### What you have to do
Please check each statement against the post on sine and cosine transforms and answer yes or no, quoting the words of the post that decide it. 1. The cosine transform decays faster in magnitude than the sine transform. 2. The reasoning rests on the Riemann Lebesgue Lemma and integration by parts. 3. The decay of the two transforms depends on how the function behaves at infinity.

Is $\int_0^\infty \sin(Kx)f_K(x)\,dx$ of larger order than $\int_0^\infty \cos(Kx)f_K(x)\,dx$?

Question

Suppose we have a function $f$, such that $f$ is of some smoothness degree $m$, and $f,f^{(k)} \in L_1[0,\infty)$ $k=1,...,m$. Now if $f^{(k)}(0) = \lim_{x\rightarrow\infty}f^{(k)}(x) = 0$ for $k=1,...,m-1$ then we can impose the standard bound on the decay of the Sine and Cosine transforms to be $O(K^{m-1})$ where the Sine and Cosine transforms are $\int_0^\infty \sin(Kx)f(x)dx$ and $\int_0^\infty \cos(Kx)f(x)dx$ respectively. If, however $f(x)\neq 0$ we can say something different. In fact we would be able to say that the Sine transform decays slower than the Cosine transform at least by a factor of $K^{-1}$. The mathematical reasoning behind this of course lies within the Riemann Lebesgue Lemma, and Integration by parts:

$$ \begin{align} \int_0^\infty\sin(Kx)f(x)dx & = \left[-K^{-1}\cos[Kx]f(x)\right]_0^\infty + K^{-1}\int_0^\infty \cos(Kx)f^\prime(x)dx\\ & = K^{-1}f(0) + K^{-1}o(1)\\ & = K^{-1}f(0)(1+o(1)). \end{align} $$

If we then consider the Cosine transform, we have that $$ \begin{align} \int_0^\infty\cos(Kx)f(x)dx & = K^{-1}o(1) = o\left(\left|\int_0^\infty \sin(Kx)f(x)dx\right|\right), \end{align} $$

and so the cosine transform decays faster than the sin transform does in magnitude. The intuition behind this is that the decaying property for the Sine and Cosine transform depends on the behaviour of our function $f$ at zero. The sine transform can't deal with the jump at the origin because all Sine waves start at the origin so as $K$ becomes larger, you 'need more' Sine waves to try and capture that jump at zero, whereas since the Cosine transform is able to capture it because the Cosine function has a 'rescaled' jump at the origin itself as well.

Stored data entries
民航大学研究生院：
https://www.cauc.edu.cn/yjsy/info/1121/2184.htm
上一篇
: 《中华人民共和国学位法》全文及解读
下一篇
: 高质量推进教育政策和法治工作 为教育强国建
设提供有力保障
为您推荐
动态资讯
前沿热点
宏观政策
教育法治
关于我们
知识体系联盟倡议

### Response
1. Yes: "the cosine transform decays faster than the sin transform does in magnitude"
2. Yes: "The mathematical reasoning behind this of course lies within the Riemann Lebesgue Lemma, and Integration by parts"
3. No: "depends on the behaviour of our function $f$ at zero"